Database Product Description
- Host Organism
- Cucurbita pepo (Squash)
- Resistance to viral infection, watermelon mosaic virus (WMV) 2, zucchini yellow mosaic virus (ZYMV).
- Trait Introduction
- Agrobacterium tumefaciens-mediated plant transformation.
- Proposed Use
Production for human consumption.
- Product Developer
- Upjohn (USA); Seminis Vegetable Inc. (Canada)
Summary of Regulatory Approvals
Summary of Introduced Genetic Elements Expand
Characteristics of Cucurbita pepo (Squash) Expand
Modification Method Expand
Characteristics of the Modification Expand
Environmental Safety Considerations Expand
Food and/or Feed Safety Considerations Expand
Yellow crookneck squash (Cucurbita pepo L.), together with pumpkins, gourds, and other squash, were grown in 87 countries in 2004, with a combined harvest of 19 million metric tonnes. The major producers of these vegetables were China, India, Ukraine, the United States, Egypt, Mexico, the Islamic Republic of Iran, and Cuba. Yellow crookneck squash is grown primarily for the fresh market and the processed squash industry, which includes frozen foods, dehydrated and canned products.
Squashes, pumpkins and gourds are mostly annual, warm season species in the genus Cucurbita. They are closely related to cucumber, muskmelon and watermelon. There are four major species in the Cucurbita genus: pepo, mixta, moschata, and maxima, and one minor species, ficifolia, which is a perennial plant that grows in the Andes. The terms pumpkin and squash have no precise botanical meaning and may refer to any of the above New World species. Squashes are also called vine crops because, originally, the cultivars in this family all grew on vines. While most of these crops still grow on vines, some of the newest cultivars have a bush growth habit, making them easier to grow in smaller spaces. The fruits come in an astonishing assortment of shapes and sizes, from tiny, marble-sized pumpkins of the Caribbean islands to giant gourds more than seven feet long. All of the New World species, except ficifolia, are annuals.
Viral diseases are a limiting factor to squash production, particularly during summer and fall months. Mosaic viruses include the cucumber mosaic cucumovirus (CMV), zucchini yellow mosaic potyvirus (ZYMV), and watermelon mosaic potyvirus (WMV2). It is often hard to differentiate virus infections from one another based on visual symptoms, which include mosaic patterns (light green, dark green) in leaves, puckering, leaf distortion, stunting, shortened internodes and misshapen fruit. Aphids vector each of the viruses mentioned above and CMV is also seed-transmitted. Often two or more viruses are detected in a single plant, and the viruses generally overwinter in weed hosts. Preventative control measures include avoiding late season planting and removing weeds around fields. Insect control has not proven effective. Other than removal of virus-infected plants, there are no other effective control measures for these crops once infected.
The ZW20 squash line was developed using recombinant DNA techniques to resist infection by ZYMV and WMV2 by inserting virus-derived sequences that encode the coat proteins (CPs) from each of these viruses. The introduced viral sequences do not result in the formation of any infectious particles, nor does their expression result in any disease pathology.

Dataset entries
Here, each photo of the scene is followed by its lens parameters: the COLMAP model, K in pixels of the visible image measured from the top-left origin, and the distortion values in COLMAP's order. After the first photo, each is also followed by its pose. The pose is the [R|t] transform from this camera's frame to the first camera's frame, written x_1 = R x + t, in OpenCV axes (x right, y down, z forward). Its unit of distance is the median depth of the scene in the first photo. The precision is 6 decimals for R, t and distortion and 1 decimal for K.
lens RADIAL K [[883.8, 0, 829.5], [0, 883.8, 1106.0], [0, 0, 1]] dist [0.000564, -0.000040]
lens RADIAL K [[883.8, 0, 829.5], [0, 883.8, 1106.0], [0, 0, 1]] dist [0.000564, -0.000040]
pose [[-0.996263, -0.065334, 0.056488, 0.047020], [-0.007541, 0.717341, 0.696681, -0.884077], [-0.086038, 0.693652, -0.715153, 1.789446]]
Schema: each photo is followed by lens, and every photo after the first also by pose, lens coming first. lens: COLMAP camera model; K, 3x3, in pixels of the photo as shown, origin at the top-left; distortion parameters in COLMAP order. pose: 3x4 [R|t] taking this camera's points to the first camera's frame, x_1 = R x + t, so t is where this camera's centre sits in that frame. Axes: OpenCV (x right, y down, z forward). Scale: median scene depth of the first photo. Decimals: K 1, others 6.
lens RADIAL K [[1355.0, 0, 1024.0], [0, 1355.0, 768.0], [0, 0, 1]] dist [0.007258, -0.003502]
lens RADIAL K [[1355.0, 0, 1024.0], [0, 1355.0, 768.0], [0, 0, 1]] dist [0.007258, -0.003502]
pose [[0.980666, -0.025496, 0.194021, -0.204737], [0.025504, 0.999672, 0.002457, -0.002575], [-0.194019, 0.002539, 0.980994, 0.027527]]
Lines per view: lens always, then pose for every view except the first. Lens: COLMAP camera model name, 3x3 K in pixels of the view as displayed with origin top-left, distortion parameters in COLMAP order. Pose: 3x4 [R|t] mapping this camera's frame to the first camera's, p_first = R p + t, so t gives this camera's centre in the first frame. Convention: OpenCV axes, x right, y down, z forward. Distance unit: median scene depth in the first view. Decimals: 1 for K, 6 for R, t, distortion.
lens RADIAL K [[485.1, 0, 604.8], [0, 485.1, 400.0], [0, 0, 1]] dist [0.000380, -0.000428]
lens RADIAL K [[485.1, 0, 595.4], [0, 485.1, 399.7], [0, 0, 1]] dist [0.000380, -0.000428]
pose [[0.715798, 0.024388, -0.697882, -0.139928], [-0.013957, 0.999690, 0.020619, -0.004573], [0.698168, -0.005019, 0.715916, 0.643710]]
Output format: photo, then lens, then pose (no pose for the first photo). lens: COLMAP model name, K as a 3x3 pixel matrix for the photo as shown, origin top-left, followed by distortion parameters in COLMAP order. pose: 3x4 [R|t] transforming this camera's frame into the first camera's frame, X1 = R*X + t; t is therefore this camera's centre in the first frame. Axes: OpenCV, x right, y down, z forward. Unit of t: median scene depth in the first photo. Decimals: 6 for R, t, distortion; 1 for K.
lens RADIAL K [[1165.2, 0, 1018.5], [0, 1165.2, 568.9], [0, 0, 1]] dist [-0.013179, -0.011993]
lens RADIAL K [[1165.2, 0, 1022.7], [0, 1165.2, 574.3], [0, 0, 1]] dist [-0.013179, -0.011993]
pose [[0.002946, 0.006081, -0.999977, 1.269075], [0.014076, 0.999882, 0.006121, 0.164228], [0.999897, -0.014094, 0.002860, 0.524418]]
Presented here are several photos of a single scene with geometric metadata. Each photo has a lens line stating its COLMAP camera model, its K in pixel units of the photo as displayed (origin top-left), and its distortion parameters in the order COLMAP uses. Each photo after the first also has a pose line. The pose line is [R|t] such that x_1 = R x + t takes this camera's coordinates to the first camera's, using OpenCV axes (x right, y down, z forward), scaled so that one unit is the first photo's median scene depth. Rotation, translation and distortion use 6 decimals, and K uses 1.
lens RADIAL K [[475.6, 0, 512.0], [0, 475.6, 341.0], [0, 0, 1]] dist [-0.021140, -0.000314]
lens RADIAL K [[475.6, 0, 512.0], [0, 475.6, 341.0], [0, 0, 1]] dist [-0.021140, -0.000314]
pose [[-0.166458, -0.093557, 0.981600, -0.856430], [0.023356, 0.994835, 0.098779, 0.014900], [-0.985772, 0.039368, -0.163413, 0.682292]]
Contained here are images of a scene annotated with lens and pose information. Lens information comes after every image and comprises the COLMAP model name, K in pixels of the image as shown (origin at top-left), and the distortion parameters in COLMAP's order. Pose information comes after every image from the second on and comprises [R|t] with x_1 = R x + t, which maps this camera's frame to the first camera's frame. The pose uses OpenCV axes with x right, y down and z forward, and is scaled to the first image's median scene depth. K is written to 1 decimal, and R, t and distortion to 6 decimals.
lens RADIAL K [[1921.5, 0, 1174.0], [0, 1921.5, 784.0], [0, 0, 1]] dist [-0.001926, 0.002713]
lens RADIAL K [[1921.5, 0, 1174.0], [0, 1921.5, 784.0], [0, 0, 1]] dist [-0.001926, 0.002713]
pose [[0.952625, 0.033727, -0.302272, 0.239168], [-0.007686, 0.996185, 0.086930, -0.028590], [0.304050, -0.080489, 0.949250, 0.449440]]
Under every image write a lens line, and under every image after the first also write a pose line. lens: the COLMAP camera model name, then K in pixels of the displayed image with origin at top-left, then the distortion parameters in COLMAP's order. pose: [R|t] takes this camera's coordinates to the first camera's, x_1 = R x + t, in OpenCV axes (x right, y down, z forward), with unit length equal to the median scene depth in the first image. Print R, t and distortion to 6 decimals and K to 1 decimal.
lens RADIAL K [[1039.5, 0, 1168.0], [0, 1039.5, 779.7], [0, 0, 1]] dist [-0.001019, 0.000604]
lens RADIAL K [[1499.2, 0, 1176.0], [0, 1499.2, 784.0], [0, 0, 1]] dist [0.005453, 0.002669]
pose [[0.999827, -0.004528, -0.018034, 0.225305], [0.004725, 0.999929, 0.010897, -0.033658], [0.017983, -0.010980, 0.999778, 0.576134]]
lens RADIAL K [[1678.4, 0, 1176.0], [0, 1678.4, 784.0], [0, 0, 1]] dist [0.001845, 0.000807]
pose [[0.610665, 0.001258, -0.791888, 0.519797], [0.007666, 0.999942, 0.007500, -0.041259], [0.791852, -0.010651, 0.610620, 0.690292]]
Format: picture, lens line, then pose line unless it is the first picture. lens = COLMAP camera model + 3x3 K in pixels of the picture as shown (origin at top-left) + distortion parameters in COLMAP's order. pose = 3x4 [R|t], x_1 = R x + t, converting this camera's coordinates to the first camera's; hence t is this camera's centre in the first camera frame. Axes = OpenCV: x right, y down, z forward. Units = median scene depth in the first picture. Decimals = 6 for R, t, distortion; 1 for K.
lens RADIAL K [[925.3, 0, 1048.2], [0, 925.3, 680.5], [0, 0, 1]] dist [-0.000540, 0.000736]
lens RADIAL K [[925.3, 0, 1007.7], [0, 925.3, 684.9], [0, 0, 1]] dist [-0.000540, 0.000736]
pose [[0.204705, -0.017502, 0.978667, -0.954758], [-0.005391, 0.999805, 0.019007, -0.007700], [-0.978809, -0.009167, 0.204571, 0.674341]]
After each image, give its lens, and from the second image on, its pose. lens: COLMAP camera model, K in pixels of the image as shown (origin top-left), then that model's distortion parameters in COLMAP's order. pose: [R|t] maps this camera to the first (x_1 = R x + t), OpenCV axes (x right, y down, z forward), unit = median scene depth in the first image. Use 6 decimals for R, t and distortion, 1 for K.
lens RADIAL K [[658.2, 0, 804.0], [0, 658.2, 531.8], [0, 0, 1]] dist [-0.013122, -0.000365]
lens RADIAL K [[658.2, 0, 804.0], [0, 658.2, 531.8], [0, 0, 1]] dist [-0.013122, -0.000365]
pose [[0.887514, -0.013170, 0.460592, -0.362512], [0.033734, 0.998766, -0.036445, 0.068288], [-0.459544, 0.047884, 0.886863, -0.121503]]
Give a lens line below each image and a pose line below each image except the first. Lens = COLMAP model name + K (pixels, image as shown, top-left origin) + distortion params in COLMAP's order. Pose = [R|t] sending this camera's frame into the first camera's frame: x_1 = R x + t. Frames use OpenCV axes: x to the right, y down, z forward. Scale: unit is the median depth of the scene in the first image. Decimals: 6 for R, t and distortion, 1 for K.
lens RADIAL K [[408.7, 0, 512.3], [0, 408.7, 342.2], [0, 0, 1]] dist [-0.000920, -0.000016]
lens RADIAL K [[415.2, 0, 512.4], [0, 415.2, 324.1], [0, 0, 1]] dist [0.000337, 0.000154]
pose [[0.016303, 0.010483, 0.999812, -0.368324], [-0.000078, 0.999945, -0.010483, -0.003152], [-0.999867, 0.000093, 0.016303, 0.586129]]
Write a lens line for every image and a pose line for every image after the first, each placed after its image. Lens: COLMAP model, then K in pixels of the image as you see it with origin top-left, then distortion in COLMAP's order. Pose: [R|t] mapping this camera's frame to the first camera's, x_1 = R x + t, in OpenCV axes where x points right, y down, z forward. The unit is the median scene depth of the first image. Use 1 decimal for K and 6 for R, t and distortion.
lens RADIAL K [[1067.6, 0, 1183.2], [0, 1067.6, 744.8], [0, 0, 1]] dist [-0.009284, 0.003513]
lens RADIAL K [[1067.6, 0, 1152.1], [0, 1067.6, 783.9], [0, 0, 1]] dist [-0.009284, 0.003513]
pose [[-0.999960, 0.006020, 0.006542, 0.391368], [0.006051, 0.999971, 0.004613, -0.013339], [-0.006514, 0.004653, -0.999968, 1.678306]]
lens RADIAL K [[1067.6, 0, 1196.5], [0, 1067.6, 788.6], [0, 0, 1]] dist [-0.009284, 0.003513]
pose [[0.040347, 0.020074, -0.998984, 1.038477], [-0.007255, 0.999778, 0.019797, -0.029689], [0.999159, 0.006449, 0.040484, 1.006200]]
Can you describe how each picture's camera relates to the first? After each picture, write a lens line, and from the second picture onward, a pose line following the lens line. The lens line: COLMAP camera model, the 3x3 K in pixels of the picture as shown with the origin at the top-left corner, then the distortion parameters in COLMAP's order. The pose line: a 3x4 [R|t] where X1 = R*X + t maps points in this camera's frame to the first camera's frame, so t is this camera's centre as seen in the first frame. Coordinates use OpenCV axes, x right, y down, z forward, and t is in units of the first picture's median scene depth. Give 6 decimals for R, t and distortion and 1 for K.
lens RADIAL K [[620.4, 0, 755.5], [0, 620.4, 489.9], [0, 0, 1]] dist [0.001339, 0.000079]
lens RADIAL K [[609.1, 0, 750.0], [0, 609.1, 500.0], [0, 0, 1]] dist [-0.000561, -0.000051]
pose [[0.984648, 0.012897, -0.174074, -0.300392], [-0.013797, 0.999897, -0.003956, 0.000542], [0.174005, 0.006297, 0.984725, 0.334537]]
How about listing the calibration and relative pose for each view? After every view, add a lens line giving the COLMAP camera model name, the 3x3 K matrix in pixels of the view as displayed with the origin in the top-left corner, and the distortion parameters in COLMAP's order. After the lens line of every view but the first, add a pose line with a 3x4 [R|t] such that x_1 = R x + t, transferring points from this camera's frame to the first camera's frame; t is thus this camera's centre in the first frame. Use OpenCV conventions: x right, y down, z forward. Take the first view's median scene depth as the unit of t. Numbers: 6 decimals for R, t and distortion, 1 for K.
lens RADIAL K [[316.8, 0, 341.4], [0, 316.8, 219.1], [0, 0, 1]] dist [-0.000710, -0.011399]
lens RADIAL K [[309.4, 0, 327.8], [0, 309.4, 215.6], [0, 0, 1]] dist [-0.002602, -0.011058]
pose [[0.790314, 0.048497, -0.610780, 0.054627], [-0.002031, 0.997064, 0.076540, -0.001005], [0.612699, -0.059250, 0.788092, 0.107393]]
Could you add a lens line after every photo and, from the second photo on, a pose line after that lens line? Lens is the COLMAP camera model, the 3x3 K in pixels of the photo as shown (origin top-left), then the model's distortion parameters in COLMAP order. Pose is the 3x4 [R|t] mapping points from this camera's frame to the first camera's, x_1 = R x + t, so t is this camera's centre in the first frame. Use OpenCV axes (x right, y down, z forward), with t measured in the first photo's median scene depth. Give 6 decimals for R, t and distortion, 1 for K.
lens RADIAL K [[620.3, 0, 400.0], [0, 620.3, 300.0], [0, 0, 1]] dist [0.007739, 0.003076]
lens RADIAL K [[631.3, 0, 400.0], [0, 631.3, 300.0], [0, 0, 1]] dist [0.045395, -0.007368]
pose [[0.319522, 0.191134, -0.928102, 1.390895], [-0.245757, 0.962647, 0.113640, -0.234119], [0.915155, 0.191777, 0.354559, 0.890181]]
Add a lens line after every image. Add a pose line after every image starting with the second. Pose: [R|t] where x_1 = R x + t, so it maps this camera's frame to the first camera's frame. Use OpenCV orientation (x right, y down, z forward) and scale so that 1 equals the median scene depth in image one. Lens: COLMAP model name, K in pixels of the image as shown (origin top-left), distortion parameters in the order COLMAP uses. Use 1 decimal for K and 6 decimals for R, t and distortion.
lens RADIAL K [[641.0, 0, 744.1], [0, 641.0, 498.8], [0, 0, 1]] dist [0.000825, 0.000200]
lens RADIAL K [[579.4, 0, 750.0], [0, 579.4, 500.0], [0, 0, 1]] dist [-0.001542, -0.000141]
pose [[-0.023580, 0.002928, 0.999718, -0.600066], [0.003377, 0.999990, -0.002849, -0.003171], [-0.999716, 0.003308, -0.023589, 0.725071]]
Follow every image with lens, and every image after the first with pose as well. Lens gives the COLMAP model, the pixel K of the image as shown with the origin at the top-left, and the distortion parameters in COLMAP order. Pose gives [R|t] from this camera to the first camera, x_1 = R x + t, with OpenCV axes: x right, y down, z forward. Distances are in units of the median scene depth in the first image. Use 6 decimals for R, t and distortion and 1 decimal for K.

Aim of the exercise
Can you write the next part of the text on virus-resistant ZW20 squash, picking up right after its final sentence?

Answer for this exercise
This transgenic squash exhibits “pathogen-derived resistance” to infection and subsequent disease caused by ZYMV and WMV2 through a process that is related to viral cross-protection. Although the exact mechanism by which the viral protection occurs is unknown, most evidence suggests that expression of viral CP by a plant interferes with one of the first steps in viral replication, uncoating (removal of CP) from the incoming virus (Register & Nelson, 1992). Other modes of action of cross-protection have also been suggested (Matthews, 1991).
Squash line ZW20 was tested in field trials in the United States (1990–1993). These tests demonstrated that ZW20 plants exhibited the typical agronomic characteristics of conventional crookneck squash, with the addition of resistance to ZYMV and WMV2 infection. ZW20 was comparable to conventional squash varieties and did not exhibit weedy characteristics, and had no effect on nontarget organisms or the general environment.
Squash (C. pepo) and all other species of Cucurbita are monoecious, such that the male and female flowers are separate structures but still on the same plant. Pollination requires an insect vector, usually a bee, to transmit the pollen from the male flower to the female flower. Squash varieties, including ZW20, will cross-pollinate with other varieties within the same species, such as zucchini squash and acorn squash.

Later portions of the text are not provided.